Penegakan Hukum Lemah, Kebocoran Data Pribadi Rentan Berulang
Berita

Penegakan Hukum Lemah, Kebocoran Data Pribadi Rentan Berulang

Perilaku masyarakat mengumbar informasi pribadi menjadi salah satu faktor utama kebocoran data pribadi. Bahkan, informasi pribadi tersebut diunggah secara sukarela.

Mochamad Januar Rizki
Bacaan 3 Menit

Sementara itu, pengamat keamanan siber, Teguh Apriyanto menyampaikan perilaku masyarakat mengumbar informasi pribadi menjadi salah satu faktor utama kebocoran data pribadi. Bahkan, informasi pribadi tersebut diunggah secara sukarela. “Kebanyakan masyarakat dengan sukarela memberikan data pribadinya,” jelas Teguh.

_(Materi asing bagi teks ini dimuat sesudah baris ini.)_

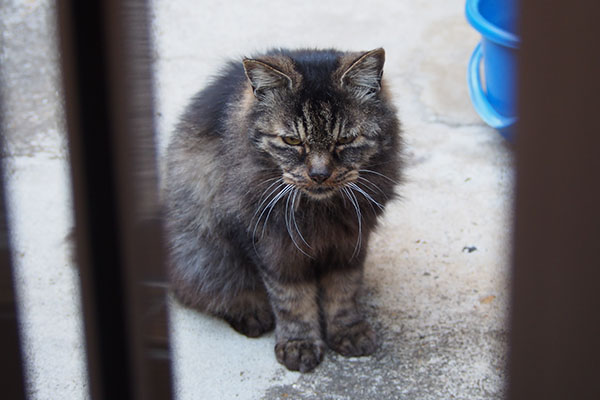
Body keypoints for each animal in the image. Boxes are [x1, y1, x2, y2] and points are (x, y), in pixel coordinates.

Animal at [163, 47, 404, 372]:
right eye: (292, 140)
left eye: (345, 139)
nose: (319, 174)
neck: (320, 213)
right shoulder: (273, 247)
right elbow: (292, 300)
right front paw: (299, 345)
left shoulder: (350, 240)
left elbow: (344, 290)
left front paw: (349, 331)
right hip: (204, 255)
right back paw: (252, 315)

Dia mendorong pemerintah giat mengedukasi masyarakat mengenai pengamanan data pribadi. Dia menjelaskan kebocoran data pribadi berisiko rugikan masyarakat karena dapat disalahgunakan untuk kejahatan.

“Data itu bisa digunakan berbagai macam tujuan termasuk mengintimadasi seseorang. Harus ada edukasi kepada masyarakat mengantisipasi saat terjadi kebocoran data seperti menerima email phising, atau telepon dari orang yang ingin meminta kode pribadi. Itu harus diedukasi dan butuh waktu. Banyak korbannya orang yang cukup berumur karena tidak paham,” jelas Teguh.

Secara terpisah, Peneliti Center for Indonesian Policy Studies (CIPS), Nadia Fairuza, menyampaikan salah satu upaya yang dapat dilakukan melalui integrasi literasi digital dengan kurikulum pendidikan. Upaya peningkatan literasi digital perlu terintegrasi dengan kurikulum karena kemampuan literasi digital sangat dipengaruhi dengan kemampuan literasi baca tulis, yakni kemampuan membaca, menulis, mencari, menganalisis, mengolah dan membagikan teks tertulis. Sayangnya, performa Indonesia di bidang literasi baca tulis termasuk rendah.

Nadia melanjutkan, salah satu faktor penyebab rendahnya literasi masyarakat Indonesia adalah kurangnya penekanan pada keterampilan berpikir kritis sejak usia dini. Padahal, literasi digital perlu diasah sejak dari pendidikan dasar. Dalam, Kurikulum Nasional 2013 mengamanatkan penerapan High Order Thinking Skills (HOTS) tetapi tidak terintegrasi dengan baik atau diajarkan secara luas selama pelatihan guru di Indonesia.

Menurutnya, dalam praktik, pendidikan Indonesia berfokus pada pendekatan pembelajaran yang kurang mengasah keterampilan berpikir kritis seperti menghafal dan mengerjakan soal-soal yang jawabannya dapat dengan mudah ditemukan di buku pelajaran tanpa melewati proses berpikir yang dalam. Padahal, literasi digital merupakan salah satu kemampuan yang dibutuhkan di abad 21. Keterampilan literasi digital memberi siswa kemampuan untuk berkembang dalam lingkungan digital yang dinamis seperti sekarang ini.

“Mata pelajaran Teknologi Informasi dan Komunikasi (TIK) yang ada di sekolah-sekolah juga belum optimal dalam meningkatkan literasi digital.  Faktanya, Peraturan Menteri Pendidikan dan Kebudayaan (Permendikbud) Nomor 37 Tahun 2016 tentang implementasi pembelajaran TIK lebih berfokus pada kemampuan peserta didik dalam mengoperasikan perangkat teknologi dan internet daripada kemampuan menganalisis dan memproses informasi yang didapat secara daring,” jelas Nadia.